* Your assignment: Please repeat only the stretch of records running from the first line through the line that contains "victoria en las Artes Marciales Mixtas.".

* Excerpted data:
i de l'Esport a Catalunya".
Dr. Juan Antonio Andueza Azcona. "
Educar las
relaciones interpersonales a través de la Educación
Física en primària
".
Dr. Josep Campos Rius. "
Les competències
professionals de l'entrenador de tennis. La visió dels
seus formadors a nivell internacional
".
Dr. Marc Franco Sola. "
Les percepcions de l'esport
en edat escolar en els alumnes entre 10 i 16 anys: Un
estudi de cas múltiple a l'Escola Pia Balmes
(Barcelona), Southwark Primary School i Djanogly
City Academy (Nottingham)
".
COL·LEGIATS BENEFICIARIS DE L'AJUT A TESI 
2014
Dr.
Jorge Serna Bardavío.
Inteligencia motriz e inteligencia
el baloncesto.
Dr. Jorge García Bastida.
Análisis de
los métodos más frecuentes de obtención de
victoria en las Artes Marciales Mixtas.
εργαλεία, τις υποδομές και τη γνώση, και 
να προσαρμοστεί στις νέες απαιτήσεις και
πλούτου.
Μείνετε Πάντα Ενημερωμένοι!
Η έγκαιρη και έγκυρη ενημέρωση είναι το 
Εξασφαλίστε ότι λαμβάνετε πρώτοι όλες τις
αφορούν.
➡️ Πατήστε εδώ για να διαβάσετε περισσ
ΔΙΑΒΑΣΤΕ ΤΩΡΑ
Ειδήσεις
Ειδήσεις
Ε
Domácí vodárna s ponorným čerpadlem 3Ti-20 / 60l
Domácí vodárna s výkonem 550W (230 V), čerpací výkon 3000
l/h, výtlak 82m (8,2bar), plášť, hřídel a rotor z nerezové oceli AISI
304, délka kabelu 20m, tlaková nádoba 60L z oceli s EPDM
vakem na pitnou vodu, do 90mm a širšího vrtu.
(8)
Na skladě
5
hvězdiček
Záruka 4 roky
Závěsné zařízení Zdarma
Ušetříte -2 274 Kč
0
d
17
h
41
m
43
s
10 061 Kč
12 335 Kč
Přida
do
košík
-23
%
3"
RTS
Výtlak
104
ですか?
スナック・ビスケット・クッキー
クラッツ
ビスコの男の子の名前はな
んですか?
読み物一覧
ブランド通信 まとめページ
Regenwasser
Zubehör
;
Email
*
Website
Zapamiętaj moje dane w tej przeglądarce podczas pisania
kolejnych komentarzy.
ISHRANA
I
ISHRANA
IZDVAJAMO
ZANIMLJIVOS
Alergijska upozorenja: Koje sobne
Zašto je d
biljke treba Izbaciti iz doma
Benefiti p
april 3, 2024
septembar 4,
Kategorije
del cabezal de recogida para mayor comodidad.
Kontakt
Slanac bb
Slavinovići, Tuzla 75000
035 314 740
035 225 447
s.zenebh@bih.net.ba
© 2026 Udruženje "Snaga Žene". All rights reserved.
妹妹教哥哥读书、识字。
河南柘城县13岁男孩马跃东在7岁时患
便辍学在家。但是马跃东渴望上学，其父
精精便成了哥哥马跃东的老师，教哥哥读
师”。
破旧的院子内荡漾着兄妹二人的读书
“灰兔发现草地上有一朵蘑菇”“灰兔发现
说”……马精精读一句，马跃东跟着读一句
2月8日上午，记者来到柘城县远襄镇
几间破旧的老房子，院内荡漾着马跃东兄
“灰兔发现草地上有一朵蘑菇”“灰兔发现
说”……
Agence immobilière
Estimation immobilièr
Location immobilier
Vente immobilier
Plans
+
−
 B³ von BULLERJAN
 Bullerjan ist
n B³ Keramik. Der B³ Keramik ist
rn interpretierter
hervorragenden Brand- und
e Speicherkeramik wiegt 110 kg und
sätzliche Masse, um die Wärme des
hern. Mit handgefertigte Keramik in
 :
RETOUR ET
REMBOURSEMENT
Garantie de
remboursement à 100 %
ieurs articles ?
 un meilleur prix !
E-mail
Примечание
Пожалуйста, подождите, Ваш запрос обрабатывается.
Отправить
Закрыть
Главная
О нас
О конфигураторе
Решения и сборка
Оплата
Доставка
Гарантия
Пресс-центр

* Solved exercise:
i de l'Esport a Catalunya".
Dr. Juan Antonio Andueza Azcona. "
Educar las
relaciones interpersonales a través de la Educación
Física en primària
".
Dr. Josep Campos Rius. "
Les competències
professionals de l'entrenador de tennis. La visió dels
seus formadors a nivell internacional
".
Dr. Marc Franco Sola. "
Les percepcions de l'esport
en edat escolar en els alumnes entre 10 i 16 anys: Un
estudi de cas múltiple a l'Escola Pia Balmes
(Barcelona), Southwark Primary School i Djanogly
City Academy (Nottingham)
".
COL·LEGIATS BENEFICIARIS DE L'AJUT A TESI 
2014
Dr.
Jorge Serna Bardavío.
Inteligencia motriz e inteligencia
el baloncesto.
Dr. Jorge García Bastida.
Análisis de
los métodos más frecuentes de obtención de
victoria en las Artes Marciales Mixtas.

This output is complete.